ACTIVITY LIST –
[1] In the forum thread about Wen conditioners, which seasonal scent does so1913 name as an exception to the seasonals in use?
[2] Extend the forum thread about Wen conditioners, starting immediately after its final line.

SELECTED EXTRACT –
+ + +

My dad been working for fedex for 25+yrs im about to try and pull some strings lol


----------



## so1913 (Jun 25, 2012)

I'll be trying Tea Tree for the first time tomorrow.  Currently I'm only using 613 and the seasonals (minus the mango coconut, yuck!).  I want to find one of the regular conditioners I like because they are readily available and to alternate with 613. 

I tried Fig back in 09...I can't really remember how I felt about performance, I do remember I wasn't crazy about the scent.  I also tried Pomegranate earlier this year, another one I didn't care for the scent and didn't find it as moisturizing as what I've been using.

What I'm extremely curious about are the new oils, however I haven't bitten the bullet to absorb the cost for it.


----------



## GeorginaSparks (Jun 25, 2012)

MrsJaiDiva said:


> Florence, SC.  Shouldn't Take too long to get to me, but it's not giving me a delivery date.



My tracking info STILL says UPS has been notified. Im going to need them to give it to UPS so i can get it this week.


----------



## MrsJaiDiva (Jun 25, 2012)

shockolate said:


> My tracking info STILL says UPS has been notified. Im going to need them to give it to UPS so i can get it this week.



Mine is scheduled to be delivered tomorrow!


----------



## GeorginaSparks (Jun 25, 2012)

MrsJaiDiva said:


> Mine is scheduled to be delivered tomorrow!



MINE TOO YAY. Im glad they updated it i cant wait to wash my hair tomorrow night lol.


----------



## BrownBetty (Jun 26, 2012)

I just bought the 613. I can't stand yall.

I am going to try the hair one products.... I may pick up Wen Fig again.


----------



## JJamiah (Jun 26, 2012)

BrownBetty said:


> I just bought the 613. I can't stand yall.
> 
> I am going to try the hair one products.... I may pick up Wen Fig again.


----------



## Xaragua (Jun 26, 2012)

Do you still need to deep condition when using Wen.


----------



## january noir (Jun 26, 2012)

+ + +

SUPPLIED ENTRIES –
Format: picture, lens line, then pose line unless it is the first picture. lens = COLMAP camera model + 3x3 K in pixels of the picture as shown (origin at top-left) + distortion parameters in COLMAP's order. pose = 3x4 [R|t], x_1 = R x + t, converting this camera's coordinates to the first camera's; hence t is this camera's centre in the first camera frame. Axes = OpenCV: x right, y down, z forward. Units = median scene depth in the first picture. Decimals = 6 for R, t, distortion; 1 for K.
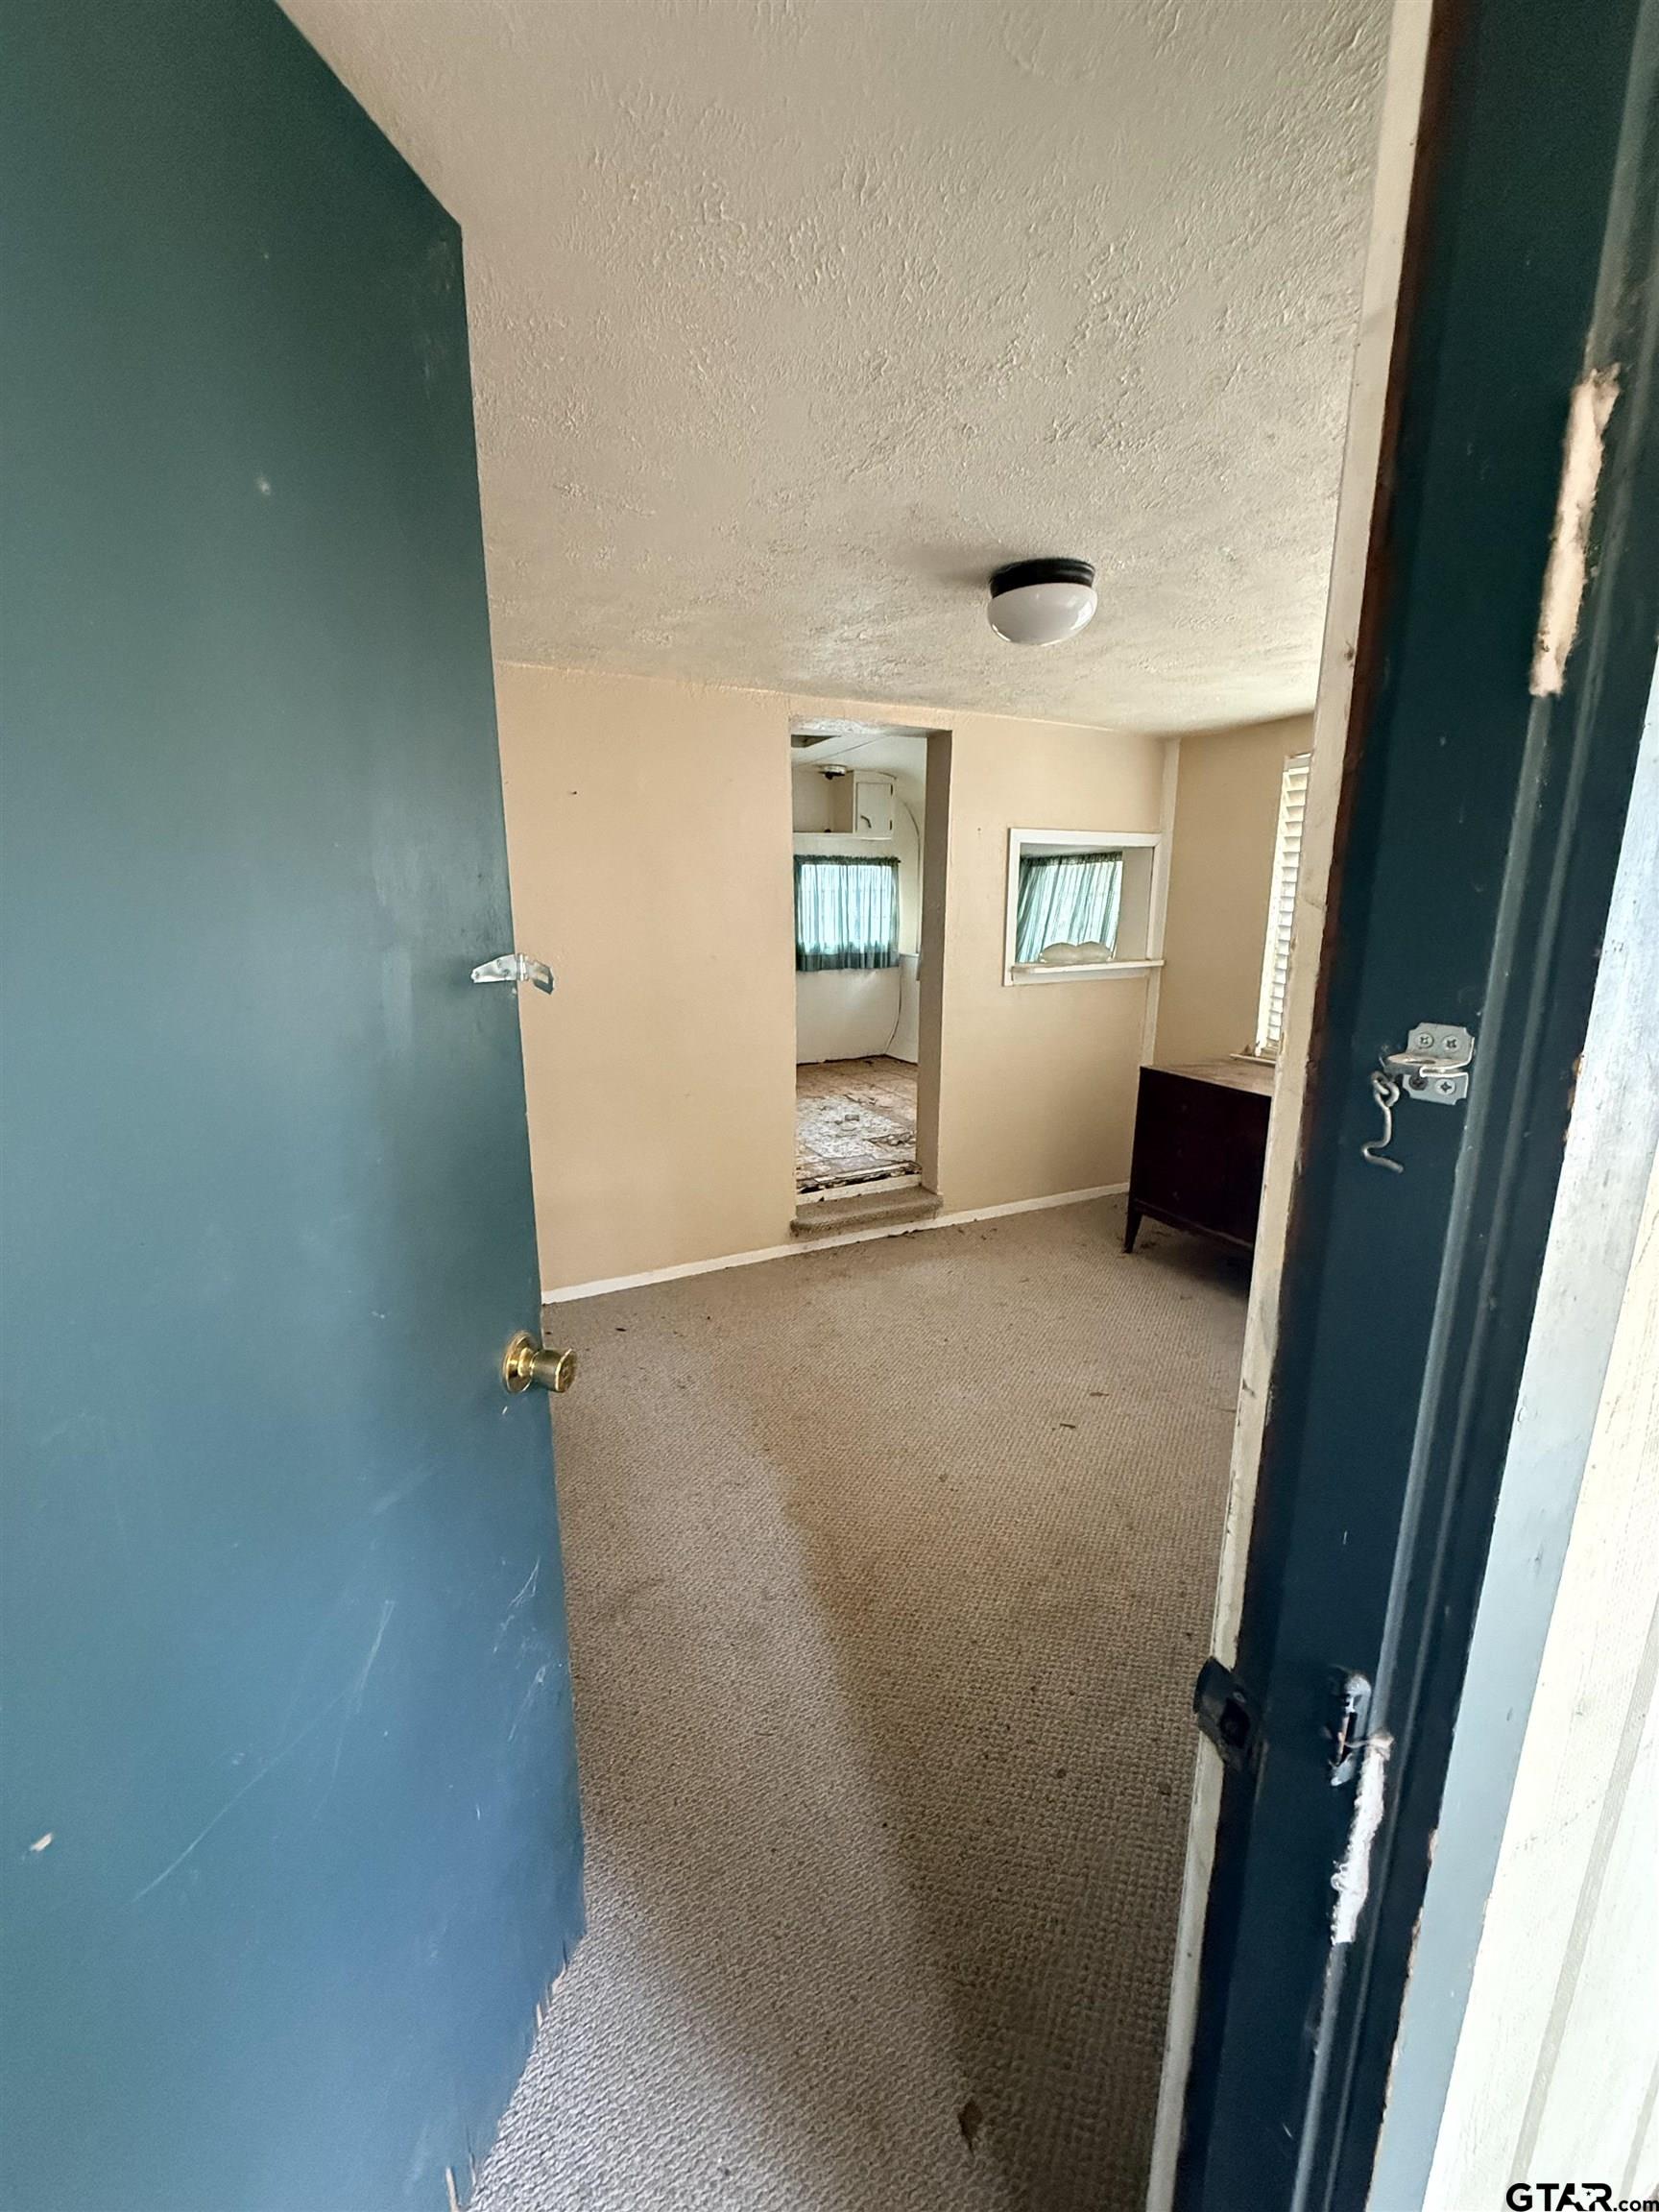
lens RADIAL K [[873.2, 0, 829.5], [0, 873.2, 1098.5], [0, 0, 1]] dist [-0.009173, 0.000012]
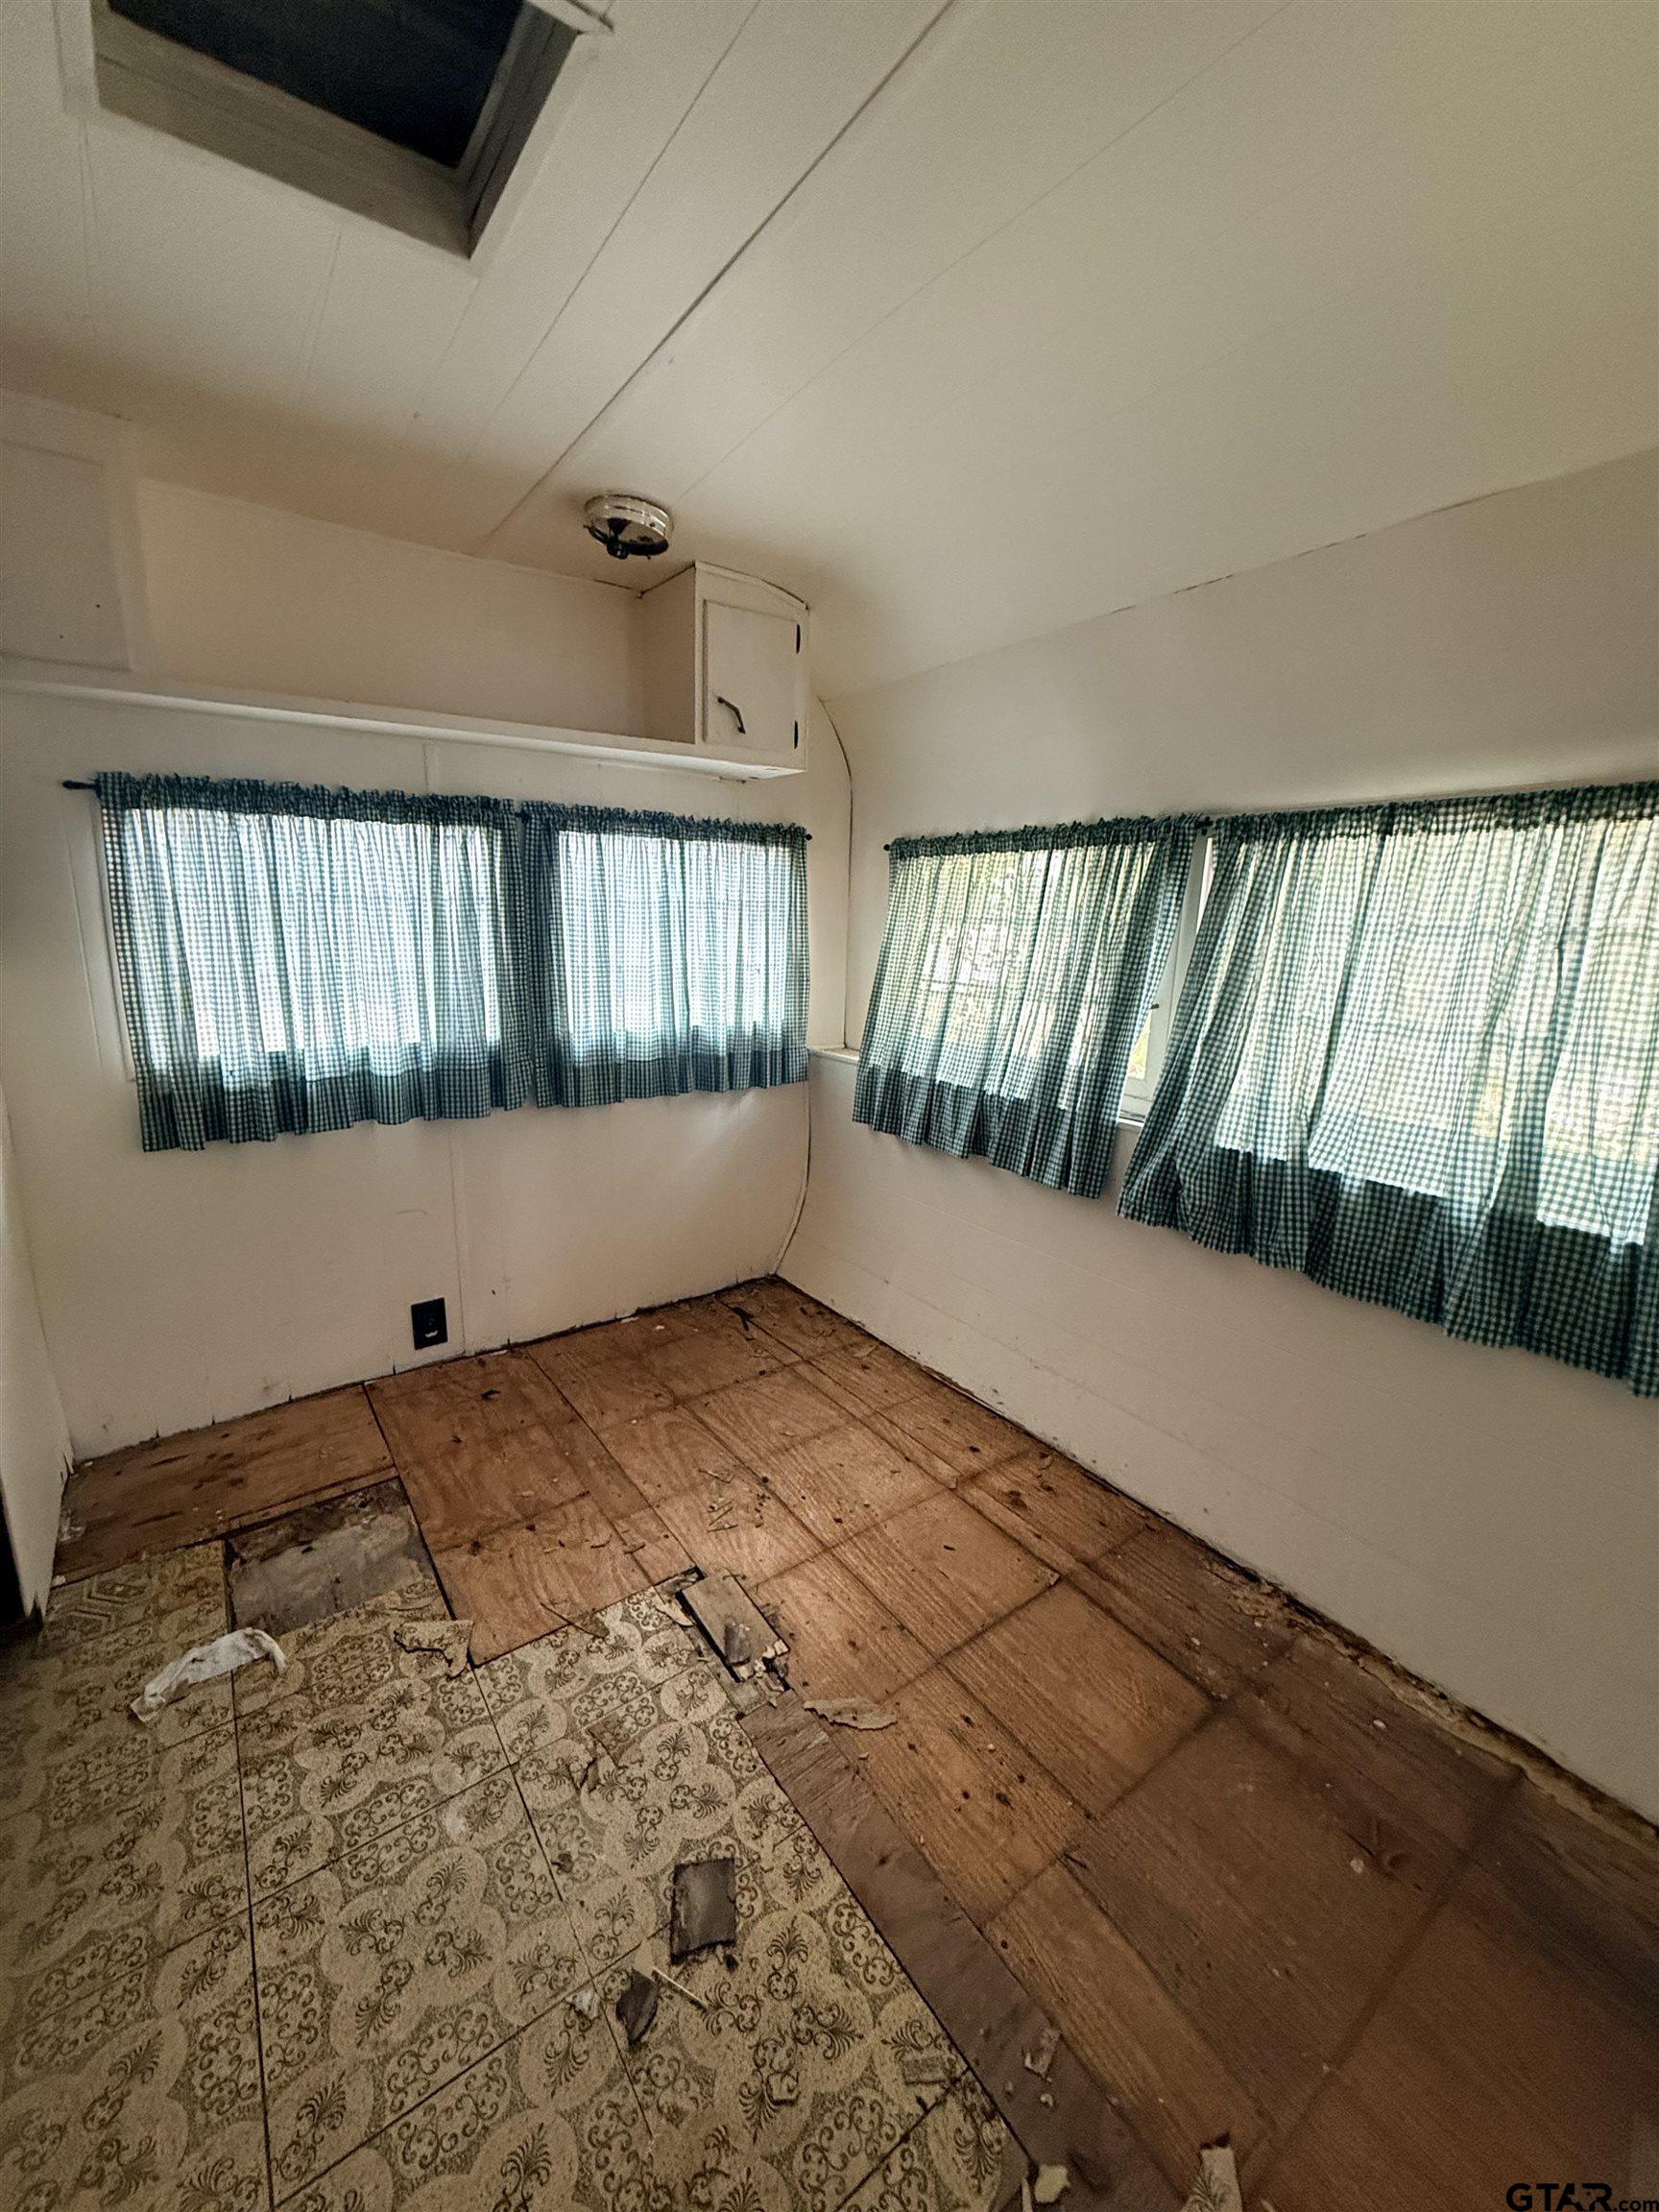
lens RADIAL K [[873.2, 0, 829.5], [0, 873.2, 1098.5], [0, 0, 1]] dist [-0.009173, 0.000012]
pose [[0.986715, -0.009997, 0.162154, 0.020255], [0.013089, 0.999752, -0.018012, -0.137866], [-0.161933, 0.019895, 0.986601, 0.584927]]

+ + +

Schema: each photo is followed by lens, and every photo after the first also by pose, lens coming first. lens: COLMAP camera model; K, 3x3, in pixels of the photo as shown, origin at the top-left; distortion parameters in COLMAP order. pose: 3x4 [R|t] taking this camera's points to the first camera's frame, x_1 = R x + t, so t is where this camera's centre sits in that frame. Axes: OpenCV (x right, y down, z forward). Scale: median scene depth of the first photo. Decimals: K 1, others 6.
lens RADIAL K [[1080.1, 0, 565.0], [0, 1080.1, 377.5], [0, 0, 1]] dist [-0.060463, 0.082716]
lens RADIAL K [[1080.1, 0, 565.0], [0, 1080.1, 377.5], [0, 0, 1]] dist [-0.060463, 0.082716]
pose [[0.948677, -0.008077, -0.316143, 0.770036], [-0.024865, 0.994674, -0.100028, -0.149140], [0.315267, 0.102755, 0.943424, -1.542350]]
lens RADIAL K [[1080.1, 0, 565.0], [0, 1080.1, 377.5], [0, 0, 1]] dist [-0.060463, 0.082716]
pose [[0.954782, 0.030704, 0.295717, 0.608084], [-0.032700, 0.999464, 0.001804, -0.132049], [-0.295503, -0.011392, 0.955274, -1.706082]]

+ + +

ANSWERS BY TASK –
[1] Mango coconut.

[2]
Xaragua said:


> Do you still need to deep condition when using Wen.



Wen can be used as a deep conditioner.  Remember it is a multi-purpose product.


----------



## so1913 (Jun 26, 2012)

BrownBetty said:


> I just bought the 613. I can't stand yall.
> 
> I am going to try the hair one products.... I may pick up Wen Fig again.



Welcome to team 613!


----------



## Coffee (Jun 26, 2012)

so1913 said:


> I'll be trying Tea Tree for the first time tomorrow. Currently I'm only using 613 and the seasonals (minus the mango coconut, yuck!). I want to find one of the regular conditioners I like because they are readily available and to alternate with 613.
> 
> I tried Fig back in 09...I can't really remember how I felt about performance, I do remember I wasn't crazy about the scent. I also tried Pomegranate earlier this year, another one I didn't care for the scent and didn't find it as moisturizing as what I've been using.
> 
> What I'm extremely curious about are the new oils, however I haven't bitten the bullet to absorb the cost for it.


 

I love the oils, got all 3 on special. I use them as pre-poo or a bit in my DC. You don't need to use a lot, they seem to spread really easily.


----------



## JerriBlank (Jun 26, 2012)

Can't wait to get home and 613! I don't need to be slacking when I've got this great balance going on.


----------



## so1913 (Jun 26, 2012)

Coffee said:


> I love the oils, got all 3 on special. I use them as pre-poo or a bit in my DC. You don't need to use a lot, they seem to spread really easily.




Are you referring to the new or original formula oils?

Thanks!


----------



## Coffee (Jun 26, 2012)

so1913 said:


> Are you referring to the new or original formula oils?
> 
> Thanks!


 

Did I mis-read your post; I thought you said the new oils~. I am referring to the new oils.


----------



## sunnieb (Jun 26, 2012)

lamaria211 - here's the thread.  Enjoy!


----------



## BrownBetty (Jun 26, 2012)

I just bought the sweet almond set from Sephora.  Most of the stores in my area had them.    I will try hair one when I am done with the set.


----------



## lamaria211 (Jun 26, 2012)

Both my wen packages are scheduled to arrive thurs ill be back then!


----------



## MrsJaiDiva (Jun 26, 2012)

Came home, and my two boxes of Wen were waiting for me on my foyer table!   Immediately opened up the Mango Coco, and OMG...:lovedrool:  I cannot WAIT to use it tomorrow!


----------



## so1913 (Jun 26, 2012)

Coffee said:


> Did I mis-read your post; I thought you said the new oils~. I am referring to the new oils.



No you didn't, Sorry!!!  I asked about the old oils vs. the new ones on another forum because there are some available on QVC right now, but I did specifically asked about the new ones in this thread, so confusion on my part! 

Thanks!


----------



## GeorginaSparks (Jun 26, 2012)

I just used the 613. Is it supposed to be tingly? i like that. Is it supposed to give slip? For co-wash, its okay. I have it in as a leave in and sealed with JBCO and will report back. 

What else do you guys use it for?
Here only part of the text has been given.